Lifting this up from Clickz:
Microsoft's Young-Bean Song began a speech at the MIXX conference in New York yesterday with a beer analogy: Consider a scenario, he said, in which Corona determined to put its whole ad spend toward whatever consumer contact point immediately preceded most of its sales. Its obvious move, according to Song, would be to "put all its marketing budget into neon signs at pubs."
Ridiculous idea, but Song, who is VP of analytics in Microsoft's Advertiser and Publisher Solutions group, argues most digital marketers assign credit in just that fashion -- with search, affiliate marketing, and other sources of lower-funnel clicks grabbing more recognition than they rightly should.
Microsoft wants them to think more holistically. A new study based on advertisers' use of the company's Engagement Mapping product argues for a model where more credit goes to high-funnel channels like special interest sites and ad networks. The data, drawn from 500 advertisers that are using the fledgling tool, do indeed show that marketers given the choice to assign greater value to those channels do so.
Broken down by channel, Microsoft found that under its attribution regime, vertical content sites and ad networks gain credit for conversions. Meanwhile, the median search buy loses 7 percent credit for conversions among those using Engagement Mapping.
Furthermore, Microsoft research indicates navigational search is responsible for a large portion of click behavior. Sixty percent of total sponsored search clicks specify the precise name of a brand advertiser, or even an exact URL. And search clickers exposed to display advertising were 22 percent more likely to produce a sale than those who weren't exposed.

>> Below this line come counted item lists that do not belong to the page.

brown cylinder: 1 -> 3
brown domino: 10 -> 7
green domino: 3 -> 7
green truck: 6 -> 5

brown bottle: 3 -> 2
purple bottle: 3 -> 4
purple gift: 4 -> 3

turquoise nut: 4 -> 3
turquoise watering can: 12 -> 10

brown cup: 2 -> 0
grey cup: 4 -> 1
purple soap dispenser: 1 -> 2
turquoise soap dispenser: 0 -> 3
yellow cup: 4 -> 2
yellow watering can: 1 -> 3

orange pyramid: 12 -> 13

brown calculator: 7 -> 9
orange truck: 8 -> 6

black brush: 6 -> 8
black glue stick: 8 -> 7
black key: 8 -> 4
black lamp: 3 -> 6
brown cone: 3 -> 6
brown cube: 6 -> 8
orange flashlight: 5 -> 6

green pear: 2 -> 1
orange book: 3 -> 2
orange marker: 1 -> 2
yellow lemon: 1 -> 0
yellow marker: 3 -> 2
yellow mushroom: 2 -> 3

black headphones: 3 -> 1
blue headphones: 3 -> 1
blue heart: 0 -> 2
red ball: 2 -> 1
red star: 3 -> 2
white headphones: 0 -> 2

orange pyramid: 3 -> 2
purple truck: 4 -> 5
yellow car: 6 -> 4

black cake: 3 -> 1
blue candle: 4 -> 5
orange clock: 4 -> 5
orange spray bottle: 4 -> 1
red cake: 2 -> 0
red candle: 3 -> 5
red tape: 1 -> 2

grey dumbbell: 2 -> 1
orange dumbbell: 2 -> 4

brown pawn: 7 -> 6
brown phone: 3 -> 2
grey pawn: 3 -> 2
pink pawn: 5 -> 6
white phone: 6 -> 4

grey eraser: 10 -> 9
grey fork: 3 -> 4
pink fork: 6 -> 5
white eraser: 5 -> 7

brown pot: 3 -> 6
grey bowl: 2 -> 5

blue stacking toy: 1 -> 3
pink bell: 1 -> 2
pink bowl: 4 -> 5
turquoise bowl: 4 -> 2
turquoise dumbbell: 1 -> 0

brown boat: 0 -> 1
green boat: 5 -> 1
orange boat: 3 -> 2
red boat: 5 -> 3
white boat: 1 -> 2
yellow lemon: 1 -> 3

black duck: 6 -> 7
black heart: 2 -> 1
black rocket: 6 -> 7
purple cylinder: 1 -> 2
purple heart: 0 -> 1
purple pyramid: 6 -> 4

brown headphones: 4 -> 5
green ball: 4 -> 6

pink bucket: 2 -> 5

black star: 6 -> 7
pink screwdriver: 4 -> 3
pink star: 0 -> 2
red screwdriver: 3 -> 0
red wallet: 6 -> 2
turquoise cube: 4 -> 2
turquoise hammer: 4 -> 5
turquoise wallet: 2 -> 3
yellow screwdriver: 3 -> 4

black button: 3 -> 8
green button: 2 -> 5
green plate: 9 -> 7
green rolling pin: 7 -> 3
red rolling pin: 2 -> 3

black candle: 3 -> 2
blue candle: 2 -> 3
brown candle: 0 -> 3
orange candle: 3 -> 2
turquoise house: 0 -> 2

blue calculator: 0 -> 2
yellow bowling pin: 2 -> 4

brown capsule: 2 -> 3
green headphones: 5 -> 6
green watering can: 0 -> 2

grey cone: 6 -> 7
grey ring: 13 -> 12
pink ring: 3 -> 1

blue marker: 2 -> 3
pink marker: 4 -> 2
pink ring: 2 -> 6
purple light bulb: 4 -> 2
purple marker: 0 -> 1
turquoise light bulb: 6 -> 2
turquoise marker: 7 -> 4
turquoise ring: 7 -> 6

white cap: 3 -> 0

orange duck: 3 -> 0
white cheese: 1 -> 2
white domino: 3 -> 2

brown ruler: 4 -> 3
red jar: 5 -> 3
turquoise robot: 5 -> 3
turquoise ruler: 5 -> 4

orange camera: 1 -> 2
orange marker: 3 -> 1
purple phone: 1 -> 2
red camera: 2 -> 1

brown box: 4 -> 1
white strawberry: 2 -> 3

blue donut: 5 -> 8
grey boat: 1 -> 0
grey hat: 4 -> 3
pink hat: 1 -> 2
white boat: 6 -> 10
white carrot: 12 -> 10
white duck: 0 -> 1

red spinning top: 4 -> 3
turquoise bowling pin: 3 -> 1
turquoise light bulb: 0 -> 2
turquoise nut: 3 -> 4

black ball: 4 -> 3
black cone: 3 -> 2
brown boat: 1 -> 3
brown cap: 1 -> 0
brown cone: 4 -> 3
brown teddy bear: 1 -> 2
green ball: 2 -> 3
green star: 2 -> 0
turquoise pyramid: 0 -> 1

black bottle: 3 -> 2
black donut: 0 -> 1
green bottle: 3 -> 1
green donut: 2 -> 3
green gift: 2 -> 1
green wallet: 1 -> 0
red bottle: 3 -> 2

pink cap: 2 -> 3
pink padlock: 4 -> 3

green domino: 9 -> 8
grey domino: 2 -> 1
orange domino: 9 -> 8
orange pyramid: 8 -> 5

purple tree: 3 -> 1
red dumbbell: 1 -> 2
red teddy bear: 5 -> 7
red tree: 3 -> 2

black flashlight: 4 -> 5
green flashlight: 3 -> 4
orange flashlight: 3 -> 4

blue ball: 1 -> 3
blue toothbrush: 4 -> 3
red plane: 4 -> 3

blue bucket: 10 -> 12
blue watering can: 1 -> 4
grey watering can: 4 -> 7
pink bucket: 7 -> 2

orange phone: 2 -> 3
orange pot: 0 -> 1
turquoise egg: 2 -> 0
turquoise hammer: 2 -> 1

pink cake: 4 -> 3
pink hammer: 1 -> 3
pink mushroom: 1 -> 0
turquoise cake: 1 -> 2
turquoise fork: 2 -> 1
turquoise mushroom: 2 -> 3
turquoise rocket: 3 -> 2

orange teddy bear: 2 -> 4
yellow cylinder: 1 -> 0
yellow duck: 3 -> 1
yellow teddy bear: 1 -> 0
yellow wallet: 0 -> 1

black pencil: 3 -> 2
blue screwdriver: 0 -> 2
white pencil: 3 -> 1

Engagement is one of those words that somehow get me going. Not in a good way. Really.
For some reason, the "word" just rubs me the wrong way. It is so fuzzy a concept - and because the concept is fuzzy, it cannot be measured. Not yet, at least.
I have seen presentations from clients directing their creative and media company-partners to "engage" the consumers, or create ads and plans that "engage" consumers. But what does that really mean? Does that mean "surprise" consumers? "Delight" consumers? "Amuse" consumers? "Entertain" consumers? "Transform" consumers into brand recallers - or brand ambassadors?
I have also seen presentations from media companies - both from the planning and the ad-space side - defining "engagement" in various ways. Some see it as "time-spent" with a medium. Some define it as "compo" - i.e., % rating against a target group divided by the % rating against the entire population (that's affinity to some).
Some have come up with more complicated ways.
(Well, I did try coming up with one for magazines in Singapore a few years ago, when I included several variables - AIRs, time-spent per issue, average % of the issue read, average number of times re-read, response indication, and magazine-brand image associations - and rolled it into one score using some *secret sauce* I learned from IRT and psych-testing in the university; I was told that it was too complex. But I am not giving up hope. Was I measuring "engagement"? Not sure. The goal was to come up with a new currency - tick that box. But did it get accepted? Hmm. Leave that tickbox blank. Haha.)
So is Microsoft finally on to something with Engagement Mapping? Its methodology is unclear to me just yet - here's what the article said about the Microsoft methodology:
It assigns more or less weight to different ad impressions based on factors like frequency, recency, and ad size. Larger ad units get more credit, as do video and rich media. More frequently and recently delivered ads are also given greater influence. Advertisers can also tweak the dials on Atlas's interface to assign greater influence to those Web publishers and ad formats it deems most powerful.
I think they may be on the right path - but if it is indeed Engagement, then there should be a component of a response, right? It may be circular, I know - using 'behavior' as part of the engagement construct in order to predict behavior. But that just might work.
Perhaps, if they added more variables: frequency, recency, ad quality (not just ad-size), ad version (say, is it more creative than the rest?), context and environment synergies, and historical response - it just might work.
But then again, the question remains: Exactly what is Engagement? And as a media planner, or an advertiser, or a brand manager, what do I do with it? Can I buy it and plan it? Can I relate it with sales and put a dollar value on it?
Hmm.
I think Engagement will remain to be one of my most favorite, fuzzy words.